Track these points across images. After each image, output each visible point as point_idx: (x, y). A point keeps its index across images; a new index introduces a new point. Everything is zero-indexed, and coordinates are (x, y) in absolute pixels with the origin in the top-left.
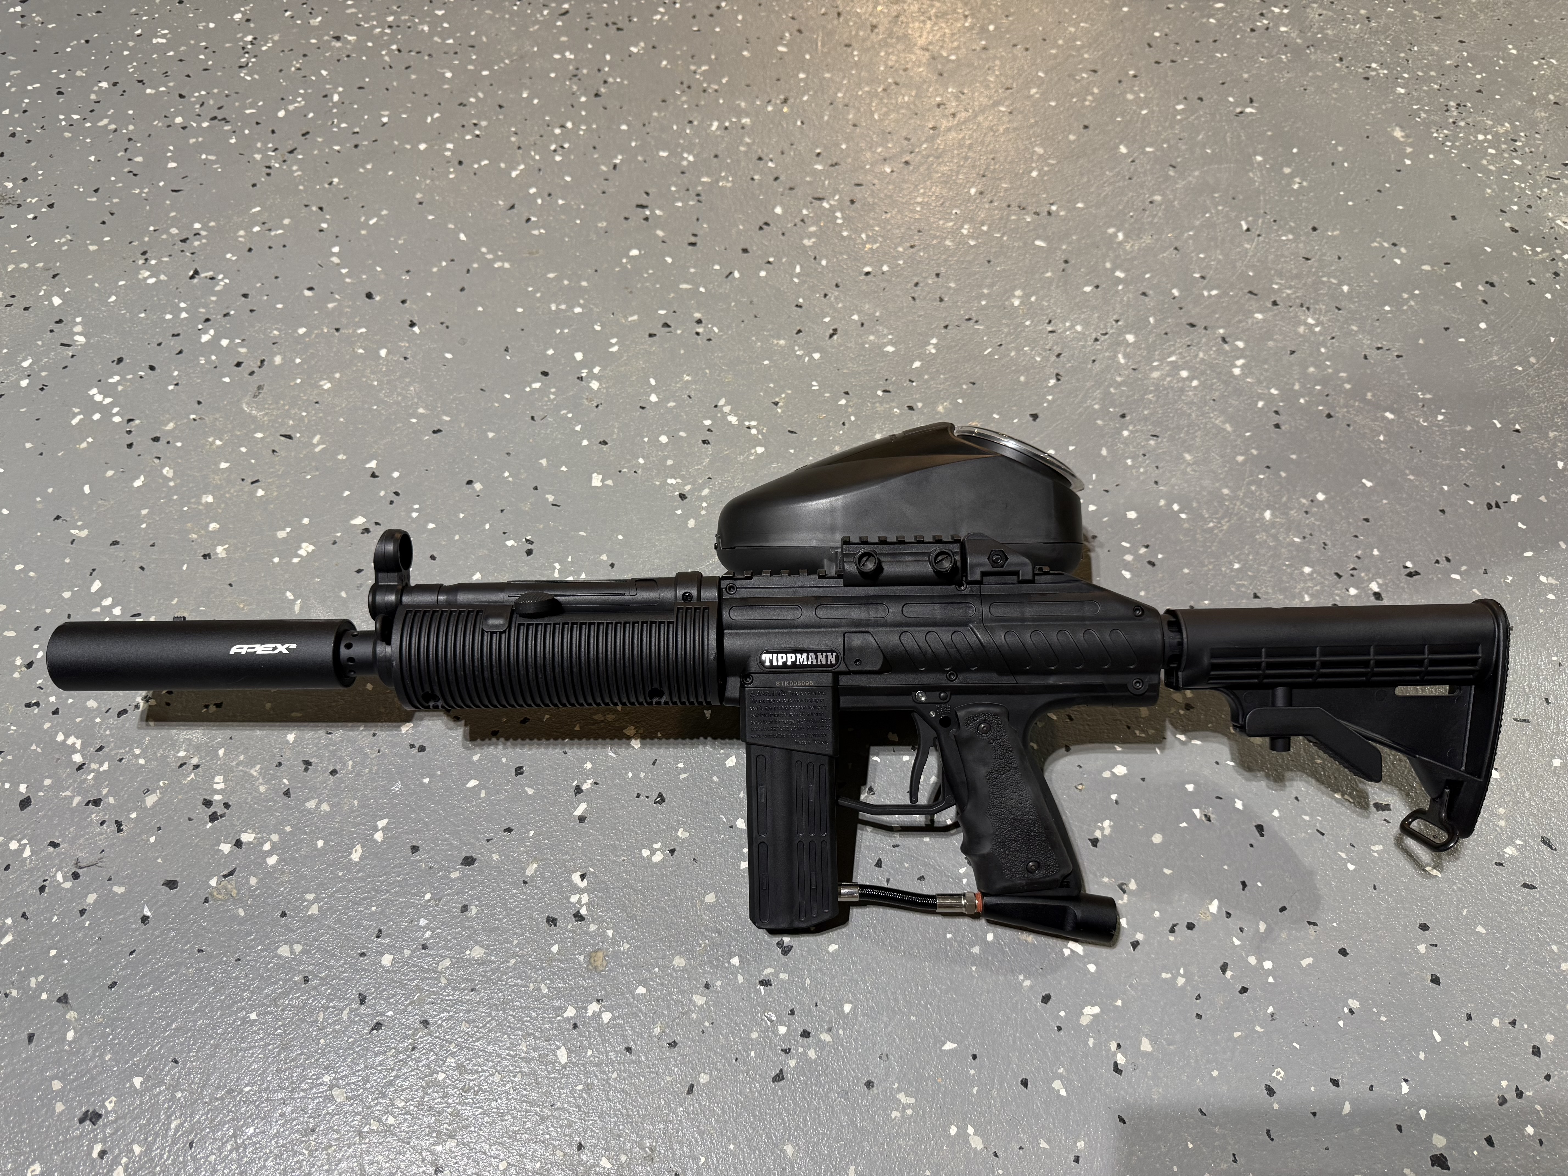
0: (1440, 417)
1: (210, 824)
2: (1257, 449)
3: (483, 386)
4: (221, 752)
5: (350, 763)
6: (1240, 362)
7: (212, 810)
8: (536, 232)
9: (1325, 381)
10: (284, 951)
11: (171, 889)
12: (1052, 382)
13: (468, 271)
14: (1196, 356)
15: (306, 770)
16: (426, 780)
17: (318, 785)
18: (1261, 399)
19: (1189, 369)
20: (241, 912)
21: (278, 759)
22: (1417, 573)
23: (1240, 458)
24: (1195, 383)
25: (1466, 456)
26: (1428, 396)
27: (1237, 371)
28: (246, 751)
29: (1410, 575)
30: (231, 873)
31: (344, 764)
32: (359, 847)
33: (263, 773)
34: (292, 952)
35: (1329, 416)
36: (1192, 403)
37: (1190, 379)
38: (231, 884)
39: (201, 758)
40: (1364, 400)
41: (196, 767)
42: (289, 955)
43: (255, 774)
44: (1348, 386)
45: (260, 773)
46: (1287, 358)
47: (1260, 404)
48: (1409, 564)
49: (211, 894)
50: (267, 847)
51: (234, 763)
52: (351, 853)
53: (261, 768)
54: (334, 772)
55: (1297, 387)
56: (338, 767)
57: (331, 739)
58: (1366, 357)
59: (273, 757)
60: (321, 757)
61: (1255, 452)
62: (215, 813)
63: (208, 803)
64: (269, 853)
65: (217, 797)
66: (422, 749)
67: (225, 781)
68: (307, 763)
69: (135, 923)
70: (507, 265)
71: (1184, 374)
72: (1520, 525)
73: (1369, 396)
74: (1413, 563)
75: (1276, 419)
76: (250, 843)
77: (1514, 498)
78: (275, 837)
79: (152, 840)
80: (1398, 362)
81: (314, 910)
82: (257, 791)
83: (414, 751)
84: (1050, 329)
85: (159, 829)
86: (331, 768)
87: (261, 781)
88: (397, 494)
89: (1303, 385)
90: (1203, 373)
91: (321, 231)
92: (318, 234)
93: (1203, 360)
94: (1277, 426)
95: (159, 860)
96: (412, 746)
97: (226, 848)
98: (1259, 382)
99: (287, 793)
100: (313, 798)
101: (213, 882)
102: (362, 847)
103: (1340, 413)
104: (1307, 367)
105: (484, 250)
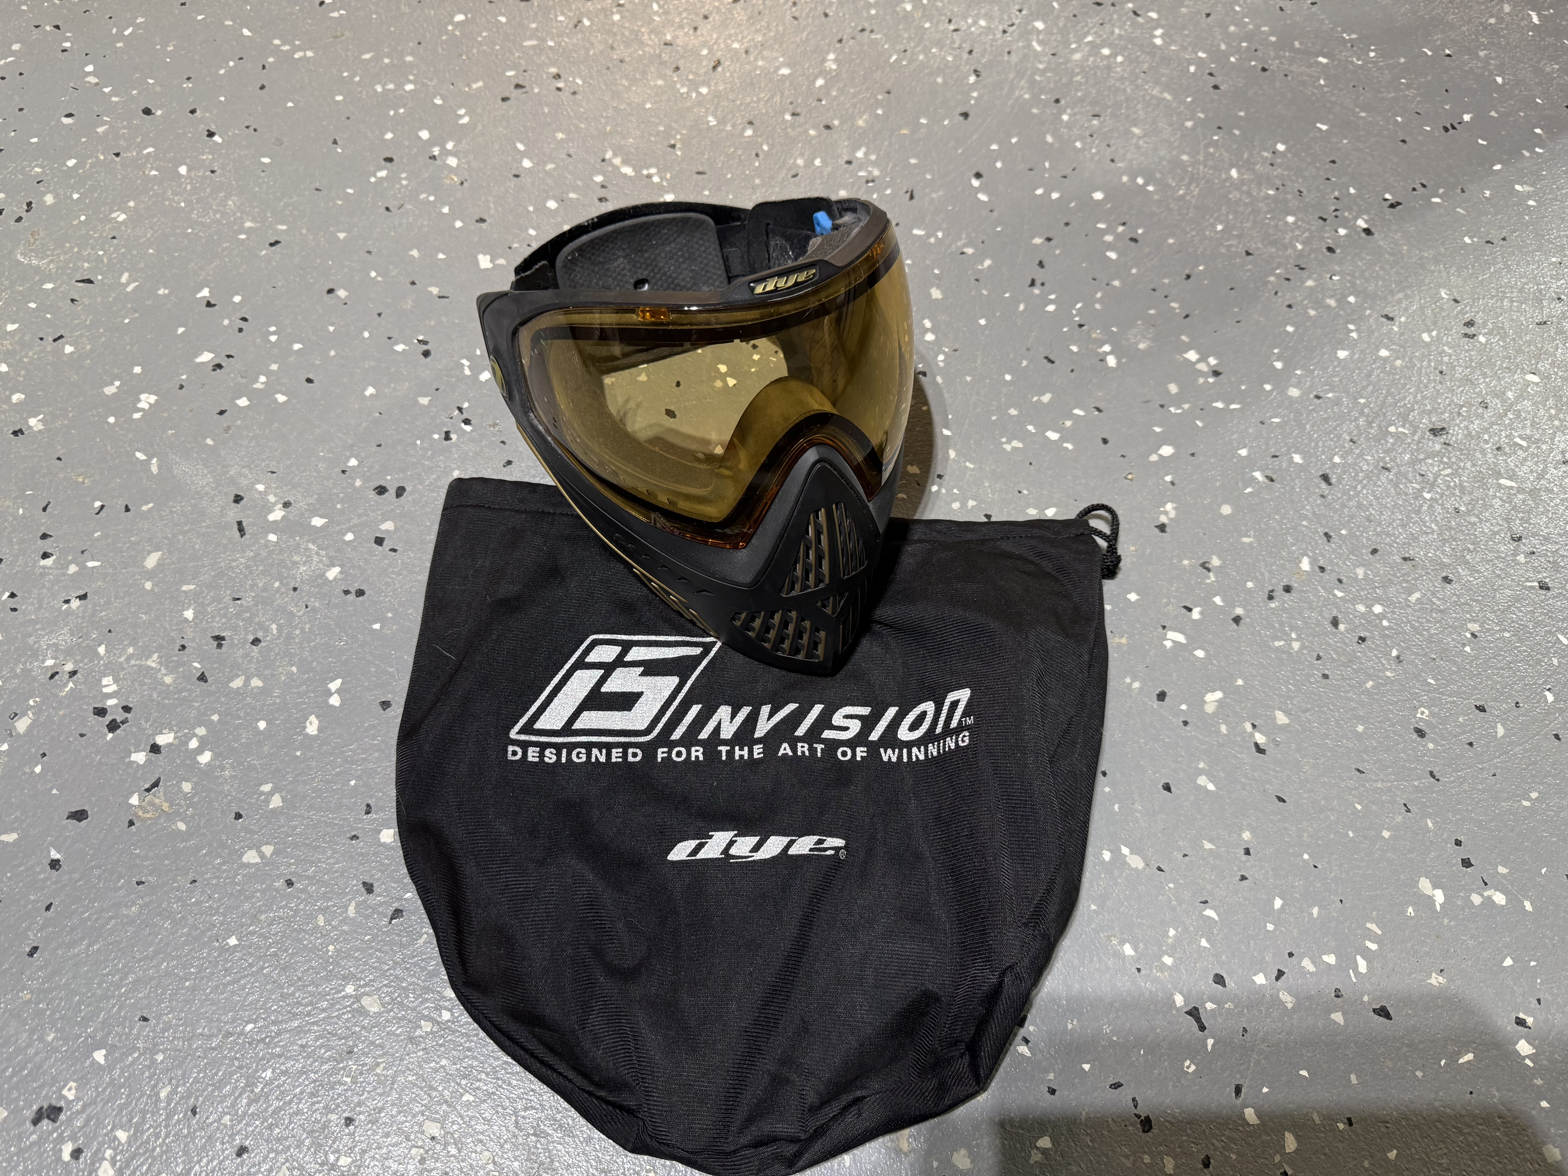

_ _ _ _ _

__EXERCISE DETAILS__. Set down word for word the lines from the opening of the entries above through the line that contains "3: (483, 386)", and omit every picture.

__TASK OUTPUT__.
Track these points across images. After each image, output each visible point as point_idx: (x, y). A point keeps its index across images; a new index introduces a new point. Everything is zero-indexed, and coordinates are (x, y) in absolute pixels with the origin in the top-left.
0: (1440, 417)
1: (210, 824)
2: (1257, 449)
3: (483, 386)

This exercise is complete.